The move marks both a physical and figurative shift that highlights what top chefs around the world are predicting will become the most influential cuisine around the world: the foods and flavors of Mexico.
For the past few years, Peruvian cuisine has been the darling of the Latin American food world, with international chefs becoming enamored with the rich, cross-pollination of Japanese, Chinese, and South American flavors.
Mole Poblamo: Mexico's national food dish. |
The Latin America’s 50 Best Restaurants is an offshoot of Restaurant magazine’s World’s 50 Best Restaurants awards. Last year it was the Peruvian capital of Lima that was chosen to host the inaugural event.
At a chef’s forum held in New York last month, Mexican cuisine was top of mind among influential US food figures including chef April Bloomfield and Food & Wine magazine’s restaurant editor Kate Krader.
"It’s delicious, it’s soulful, it’s local. They don’t buy any of their produce from anywhere else, it comes from their plot of land and it’s super delicious, complex, diverse, and spicy," Bloomfield had said.

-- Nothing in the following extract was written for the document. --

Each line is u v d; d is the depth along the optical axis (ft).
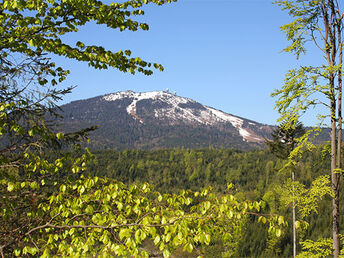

On an international scale, Krader noted that the pendulum is swinging away from Nordic and Scandinavian cuisine towards Latin America, a decidedly different culinary landscape punctuated by bold, complex flavors and spices.
Mexico currently has 10 dining addresses listed on Latin America’s 50 Best Restaurants that includes Enrique Olvera’s Pujol, the highest-ranking Mexican eatery in the No. 6 spot.